#### TASK PROMPT:
Each line of the data below from the one holding "X145135600Y-114489000D03*" to the one holding "X117900000Y-91750000D03*", inclusive, is to be reproduced exactly; no other line belongs in the answer.

#### DATA TO PROCESS:
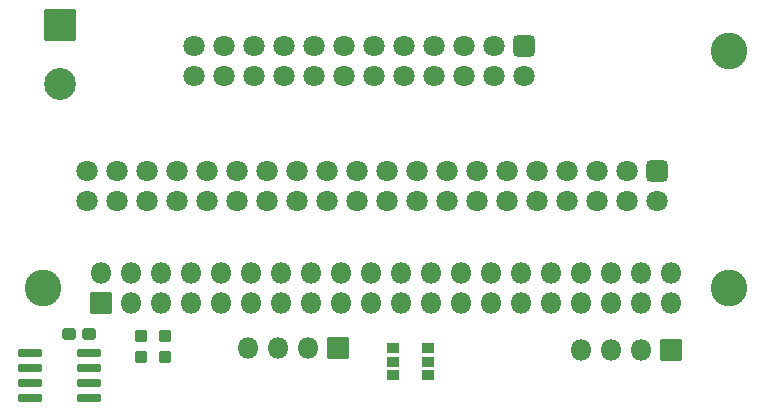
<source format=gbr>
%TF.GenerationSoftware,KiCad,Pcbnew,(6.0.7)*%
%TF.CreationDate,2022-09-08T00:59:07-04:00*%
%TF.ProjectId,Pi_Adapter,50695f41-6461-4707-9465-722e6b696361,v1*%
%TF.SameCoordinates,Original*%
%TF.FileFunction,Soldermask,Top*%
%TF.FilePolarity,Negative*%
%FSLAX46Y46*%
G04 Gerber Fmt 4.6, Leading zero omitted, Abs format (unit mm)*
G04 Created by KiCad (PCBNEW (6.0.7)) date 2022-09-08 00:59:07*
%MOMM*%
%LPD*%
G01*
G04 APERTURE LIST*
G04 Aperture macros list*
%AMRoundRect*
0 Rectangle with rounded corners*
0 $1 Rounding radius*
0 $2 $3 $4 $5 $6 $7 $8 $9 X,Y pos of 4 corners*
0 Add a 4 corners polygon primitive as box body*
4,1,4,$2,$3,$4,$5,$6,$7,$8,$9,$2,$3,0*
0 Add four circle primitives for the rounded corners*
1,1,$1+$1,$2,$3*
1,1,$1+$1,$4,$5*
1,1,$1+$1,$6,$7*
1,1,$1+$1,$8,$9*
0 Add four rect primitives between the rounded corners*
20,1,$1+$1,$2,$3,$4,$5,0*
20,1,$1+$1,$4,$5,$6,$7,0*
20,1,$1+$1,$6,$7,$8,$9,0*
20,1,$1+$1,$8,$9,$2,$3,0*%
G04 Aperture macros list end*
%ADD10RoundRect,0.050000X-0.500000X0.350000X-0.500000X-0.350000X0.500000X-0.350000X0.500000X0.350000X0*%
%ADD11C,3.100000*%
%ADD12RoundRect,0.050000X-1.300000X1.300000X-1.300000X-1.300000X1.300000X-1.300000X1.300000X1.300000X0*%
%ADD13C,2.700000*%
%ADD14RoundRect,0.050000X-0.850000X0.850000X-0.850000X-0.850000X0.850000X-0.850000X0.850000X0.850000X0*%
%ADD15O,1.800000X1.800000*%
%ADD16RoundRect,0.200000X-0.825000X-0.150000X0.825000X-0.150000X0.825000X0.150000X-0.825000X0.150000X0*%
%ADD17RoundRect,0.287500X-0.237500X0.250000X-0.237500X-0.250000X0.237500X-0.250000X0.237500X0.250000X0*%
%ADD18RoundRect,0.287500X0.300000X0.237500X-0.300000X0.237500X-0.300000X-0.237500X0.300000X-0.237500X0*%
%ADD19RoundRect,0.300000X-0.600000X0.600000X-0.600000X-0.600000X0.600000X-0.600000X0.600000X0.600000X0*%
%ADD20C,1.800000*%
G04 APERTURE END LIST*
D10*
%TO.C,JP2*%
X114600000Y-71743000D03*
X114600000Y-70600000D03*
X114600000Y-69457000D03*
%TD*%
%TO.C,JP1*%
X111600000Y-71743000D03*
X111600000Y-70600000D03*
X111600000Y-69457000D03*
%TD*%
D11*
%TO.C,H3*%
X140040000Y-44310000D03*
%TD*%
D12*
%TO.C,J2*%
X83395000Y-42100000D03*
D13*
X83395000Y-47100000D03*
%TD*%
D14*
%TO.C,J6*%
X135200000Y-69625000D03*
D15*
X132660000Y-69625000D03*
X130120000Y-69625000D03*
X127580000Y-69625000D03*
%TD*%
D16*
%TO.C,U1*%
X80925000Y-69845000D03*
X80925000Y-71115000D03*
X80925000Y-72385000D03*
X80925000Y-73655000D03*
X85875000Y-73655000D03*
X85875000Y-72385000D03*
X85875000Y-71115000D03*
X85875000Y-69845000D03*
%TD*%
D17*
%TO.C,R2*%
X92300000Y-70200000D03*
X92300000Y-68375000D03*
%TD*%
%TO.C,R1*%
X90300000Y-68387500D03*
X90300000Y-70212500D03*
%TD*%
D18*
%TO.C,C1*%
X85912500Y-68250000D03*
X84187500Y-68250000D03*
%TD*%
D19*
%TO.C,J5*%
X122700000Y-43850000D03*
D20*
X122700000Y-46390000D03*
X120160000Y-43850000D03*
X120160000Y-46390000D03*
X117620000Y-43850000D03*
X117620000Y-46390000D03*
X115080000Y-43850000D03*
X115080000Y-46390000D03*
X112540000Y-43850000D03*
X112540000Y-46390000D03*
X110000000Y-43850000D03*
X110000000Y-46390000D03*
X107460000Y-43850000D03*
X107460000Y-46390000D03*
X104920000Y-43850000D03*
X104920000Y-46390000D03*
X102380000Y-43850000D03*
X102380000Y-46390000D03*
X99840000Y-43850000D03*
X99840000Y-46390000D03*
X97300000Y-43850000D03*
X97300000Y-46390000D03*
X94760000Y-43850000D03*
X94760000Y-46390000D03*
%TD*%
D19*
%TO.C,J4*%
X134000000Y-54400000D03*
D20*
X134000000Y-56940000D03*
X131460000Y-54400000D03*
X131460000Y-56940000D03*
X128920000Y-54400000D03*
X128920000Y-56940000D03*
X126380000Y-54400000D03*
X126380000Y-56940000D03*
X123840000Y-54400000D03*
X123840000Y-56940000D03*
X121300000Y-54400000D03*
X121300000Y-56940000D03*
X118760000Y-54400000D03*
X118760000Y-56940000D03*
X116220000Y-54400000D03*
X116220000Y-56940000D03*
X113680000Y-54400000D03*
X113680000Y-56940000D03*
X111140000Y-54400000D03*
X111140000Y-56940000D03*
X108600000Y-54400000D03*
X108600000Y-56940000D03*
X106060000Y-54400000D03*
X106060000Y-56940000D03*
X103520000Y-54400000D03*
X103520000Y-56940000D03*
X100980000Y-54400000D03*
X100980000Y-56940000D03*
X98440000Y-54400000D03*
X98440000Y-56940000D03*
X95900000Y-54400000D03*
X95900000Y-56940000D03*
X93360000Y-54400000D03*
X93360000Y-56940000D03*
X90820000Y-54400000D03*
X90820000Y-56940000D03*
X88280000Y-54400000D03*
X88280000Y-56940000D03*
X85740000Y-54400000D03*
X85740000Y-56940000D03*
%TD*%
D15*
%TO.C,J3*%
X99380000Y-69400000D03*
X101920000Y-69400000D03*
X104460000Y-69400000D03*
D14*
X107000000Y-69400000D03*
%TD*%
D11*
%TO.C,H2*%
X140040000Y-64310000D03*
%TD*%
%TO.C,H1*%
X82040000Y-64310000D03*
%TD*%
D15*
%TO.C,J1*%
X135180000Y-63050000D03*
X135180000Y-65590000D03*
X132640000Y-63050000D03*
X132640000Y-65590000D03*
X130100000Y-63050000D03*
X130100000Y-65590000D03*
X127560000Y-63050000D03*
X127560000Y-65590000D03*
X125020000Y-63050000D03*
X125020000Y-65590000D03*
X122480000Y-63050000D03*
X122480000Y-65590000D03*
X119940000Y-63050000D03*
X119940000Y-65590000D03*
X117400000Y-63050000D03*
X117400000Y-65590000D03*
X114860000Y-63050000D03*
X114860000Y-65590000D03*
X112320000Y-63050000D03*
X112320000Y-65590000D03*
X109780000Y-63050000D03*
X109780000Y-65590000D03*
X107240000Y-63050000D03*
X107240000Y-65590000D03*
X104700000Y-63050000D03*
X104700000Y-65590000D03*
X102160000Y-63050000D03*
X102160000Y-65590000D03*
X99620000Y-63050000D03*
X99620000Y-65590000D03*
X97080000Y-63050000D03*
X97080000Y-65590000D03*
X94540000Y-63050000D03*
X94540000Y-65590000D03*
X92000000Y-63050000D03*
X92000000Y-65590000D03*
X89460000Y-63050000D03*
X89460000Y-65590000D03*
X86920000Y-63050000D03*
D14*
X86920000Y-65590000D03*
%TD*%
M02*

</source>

---

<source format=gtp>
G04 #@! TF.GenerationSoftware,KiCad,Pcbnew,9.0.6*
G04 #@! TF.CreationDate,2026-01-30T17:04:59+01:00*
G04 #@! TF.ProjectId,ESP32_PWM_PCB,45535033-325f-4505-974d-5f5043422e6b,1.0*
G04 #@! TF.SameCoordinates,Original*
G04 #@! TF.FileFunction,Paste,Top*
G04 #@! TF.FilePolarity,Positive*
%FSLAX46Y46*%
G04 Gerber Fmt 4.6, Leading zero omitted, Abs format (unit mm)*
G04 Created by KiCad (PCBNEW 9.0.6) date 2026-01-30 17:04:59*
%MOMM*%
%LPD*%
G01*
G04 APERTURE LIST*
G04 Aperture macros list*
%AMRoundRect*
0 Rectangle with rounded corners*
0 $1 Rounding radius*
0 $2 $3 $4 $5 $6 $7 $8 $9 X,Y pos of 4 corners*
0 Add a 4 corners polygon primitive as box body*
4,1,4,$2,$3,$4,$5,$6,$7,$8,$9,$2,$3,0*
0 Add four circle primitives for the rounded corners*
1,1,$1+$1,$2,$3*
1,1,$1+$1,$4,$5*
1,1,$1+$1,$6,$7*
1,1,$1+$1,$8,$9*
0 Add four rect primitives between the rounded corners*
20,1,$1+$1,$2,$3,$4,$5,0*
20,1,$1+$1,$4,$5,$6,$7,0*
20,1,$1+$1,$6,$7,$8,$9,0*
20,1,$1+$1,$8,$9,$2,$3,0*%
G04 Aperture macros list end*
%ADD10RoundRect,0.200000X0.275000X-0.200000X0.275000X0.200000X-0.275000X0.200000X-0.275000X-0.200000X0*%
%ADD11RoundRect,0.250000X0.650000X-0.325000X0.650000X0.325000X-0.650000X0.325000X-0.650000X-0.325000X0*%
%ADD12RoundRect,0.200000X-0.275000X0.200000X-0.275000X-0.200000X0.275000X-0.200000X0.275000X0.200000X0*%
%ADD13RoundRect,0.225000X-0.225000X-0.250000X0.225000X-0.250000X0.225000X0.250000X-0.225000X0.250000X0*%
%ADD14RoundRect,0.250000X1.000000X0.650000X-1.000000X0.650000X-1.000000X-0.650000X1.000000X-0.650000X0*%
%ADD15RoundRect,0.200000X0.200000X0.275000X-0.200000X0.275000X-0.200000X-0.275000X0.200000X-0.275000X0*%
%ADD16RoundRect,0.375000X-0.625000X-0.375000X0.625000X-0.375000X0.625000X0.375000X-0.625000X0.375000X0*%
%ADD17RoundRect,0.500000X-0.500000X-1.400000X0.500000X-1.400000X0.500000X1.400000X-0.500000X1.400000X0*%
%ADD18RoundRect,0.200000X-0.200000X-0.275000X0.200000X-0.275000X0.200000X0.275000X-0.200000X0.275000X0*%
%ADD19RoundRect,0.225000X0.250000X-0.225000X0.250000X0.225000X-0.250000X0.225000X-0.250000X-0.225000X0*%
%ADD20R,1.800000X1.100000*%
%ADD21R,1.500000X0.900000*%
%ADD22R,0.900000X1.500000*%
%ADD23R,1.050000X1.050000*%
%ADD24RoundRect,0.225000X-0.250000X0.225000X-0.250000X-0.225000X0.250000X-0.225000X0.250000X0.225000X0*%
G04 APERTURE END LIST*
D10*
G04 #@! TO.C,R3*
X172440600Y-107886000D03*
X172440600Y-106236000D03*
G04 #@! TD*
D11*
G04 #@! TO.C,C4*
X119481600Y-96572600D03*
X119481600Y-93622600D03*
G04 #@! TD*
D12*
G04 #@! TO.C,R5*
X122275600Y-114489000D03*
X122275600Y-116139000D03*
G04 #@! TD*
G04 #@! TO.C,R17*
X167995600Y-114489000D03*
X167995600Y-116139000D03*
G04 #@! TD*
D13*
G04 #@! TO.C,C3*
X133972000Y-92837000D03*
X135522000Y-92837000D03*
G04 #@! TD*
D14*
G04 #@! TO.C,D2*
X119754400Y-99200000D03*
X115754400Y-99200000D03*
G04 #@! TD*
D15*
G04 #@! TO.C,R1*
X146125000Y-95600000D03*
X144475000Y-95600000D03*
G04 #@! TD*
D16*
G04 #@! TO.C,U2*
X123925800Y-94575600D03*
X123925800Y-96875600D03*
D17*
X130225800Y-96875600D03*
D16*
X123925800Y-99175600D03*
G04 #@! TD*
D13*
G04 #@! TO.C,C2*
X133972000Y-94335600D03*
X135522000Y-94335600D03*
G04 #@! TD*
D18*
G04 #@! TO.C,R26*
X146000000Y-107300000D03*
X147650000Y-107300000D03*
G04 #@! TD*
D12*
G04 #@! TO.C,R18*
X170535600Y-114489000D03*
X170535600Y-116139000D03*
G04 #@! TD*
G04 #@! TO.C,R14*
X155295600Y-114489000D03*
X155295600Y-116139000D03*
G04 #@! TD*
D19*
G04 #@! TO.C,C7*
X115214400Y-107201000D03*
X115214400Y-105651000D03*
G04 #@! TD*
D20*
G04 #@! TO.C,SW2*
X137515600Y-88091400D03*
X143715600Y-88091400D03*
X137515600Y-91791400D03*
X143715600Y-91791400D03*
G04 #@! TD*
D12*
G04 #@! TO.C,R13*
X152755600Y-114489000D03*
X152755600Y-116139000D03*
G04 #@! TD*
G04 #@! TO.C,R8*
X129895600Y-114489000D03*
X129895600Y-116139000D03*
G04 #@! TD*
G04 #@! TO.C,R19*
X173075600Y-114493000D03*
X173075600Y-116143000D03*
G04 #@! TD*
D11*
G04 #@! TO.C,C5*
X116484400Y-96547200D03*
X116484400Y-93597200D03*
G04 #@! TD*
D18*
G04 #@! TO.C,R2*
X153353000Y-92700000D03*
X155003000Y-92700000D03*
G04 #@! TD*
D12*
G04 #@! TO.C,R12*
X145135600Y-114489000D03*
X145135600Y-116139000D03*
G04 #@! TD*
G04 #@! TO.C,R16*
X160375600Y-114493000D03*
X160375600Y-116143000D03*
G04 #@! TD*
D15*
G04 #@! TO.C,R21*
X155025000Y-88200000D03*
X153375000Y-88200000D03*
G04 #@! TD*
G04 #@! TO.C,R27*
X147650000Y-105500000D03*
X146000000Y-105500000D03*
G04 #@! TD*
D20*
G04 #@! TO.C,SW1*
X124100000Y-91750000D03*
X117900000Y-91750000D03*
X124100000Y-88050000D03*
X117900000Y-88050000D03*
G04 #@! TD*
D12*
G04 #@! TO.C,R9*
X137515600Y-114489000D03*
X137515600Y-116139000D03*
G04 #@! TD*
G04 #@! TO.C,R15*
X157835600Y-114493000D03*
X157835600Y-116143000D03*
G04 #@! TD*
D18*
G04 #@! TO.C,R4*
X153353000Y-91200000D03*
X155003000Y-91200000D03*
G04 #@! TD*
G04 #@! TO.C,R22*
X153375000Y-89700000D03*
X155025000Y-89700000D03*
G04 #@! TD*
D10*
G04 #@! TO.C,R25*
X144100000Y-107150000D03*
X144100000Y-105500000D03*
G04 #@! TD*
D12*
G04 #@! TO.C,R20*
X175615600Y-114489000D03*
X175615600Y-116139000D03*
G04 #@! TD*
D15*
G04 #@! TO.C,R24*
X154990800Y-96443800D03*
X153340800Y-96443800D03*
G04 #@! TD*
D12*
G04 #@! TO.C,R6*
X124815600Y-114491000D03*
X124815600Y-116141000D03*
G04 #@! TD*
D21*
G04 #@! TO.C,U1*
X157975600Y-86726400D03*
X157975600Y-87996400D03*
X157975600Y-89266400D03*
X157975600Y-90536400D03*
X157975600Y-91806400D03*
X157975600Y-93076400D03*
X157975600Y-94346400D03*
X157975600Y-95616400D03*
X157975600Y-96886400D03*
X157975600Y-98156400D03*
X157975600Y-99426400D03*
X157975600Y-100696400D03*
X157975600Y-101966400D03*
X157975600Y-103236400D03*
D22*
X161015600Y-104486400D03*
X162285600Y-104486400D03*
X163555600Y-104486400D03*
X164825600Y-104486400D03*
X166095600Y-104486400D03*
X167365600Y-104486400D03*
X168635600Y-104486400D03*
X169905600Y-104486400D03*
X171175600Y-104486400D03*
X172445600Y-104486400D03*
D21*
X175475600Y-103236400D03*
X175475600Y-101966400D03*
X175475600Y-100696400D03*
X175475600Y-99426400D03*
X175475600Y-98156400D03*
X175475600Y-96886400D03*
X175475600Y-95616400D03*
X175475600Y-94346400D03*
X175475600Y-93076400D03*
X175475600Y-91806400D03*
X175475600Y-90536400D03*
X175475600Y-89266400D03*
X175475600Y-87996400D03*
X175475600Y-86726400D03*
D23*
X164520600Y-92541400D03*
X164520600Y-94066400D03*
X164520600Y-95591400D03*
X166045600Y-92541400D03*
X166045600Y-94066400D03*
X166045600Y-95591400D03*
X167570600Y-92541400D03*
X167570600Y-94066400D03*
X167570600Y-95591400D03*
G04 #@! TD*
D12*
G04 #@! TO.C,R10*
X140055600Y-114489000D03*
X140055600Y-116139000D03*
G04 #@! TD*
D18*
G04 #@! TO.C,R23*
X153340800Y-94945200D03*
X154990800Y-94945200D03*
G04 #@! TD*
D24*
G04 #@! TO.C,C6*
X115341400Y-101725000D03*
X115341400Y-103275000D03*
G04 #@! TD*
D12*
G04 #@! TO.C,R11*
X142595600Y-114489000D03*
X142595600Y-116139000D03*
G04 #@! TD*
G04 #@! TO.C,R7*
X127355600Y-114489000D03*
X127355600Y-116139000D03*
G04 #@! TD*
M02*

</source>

#### RESPONSE BOX:
X145135600Y-114489000D03*
X145135600Y-116139000D03*
G04 #@! TD*
G04 #@! TO.C,R16*
X160375600Y-114493000D03*
X160375600Y-116143000D03*
G04 #@! TD*
D15*
G04 #@! TO.C,R21*
X155025000Y-88200000D03*
X153375000Y-88200000D03*
G04 #@! TD*
G04 #@! TO.C,R27*
X147650000Y-105500000D03*
X146000000Y-105500000D03*
G04 #@! TD*
D20*
G04 #@! TO.C,SW1*
X124100000Y-91750000D03*
X117900000Y-91750000D03*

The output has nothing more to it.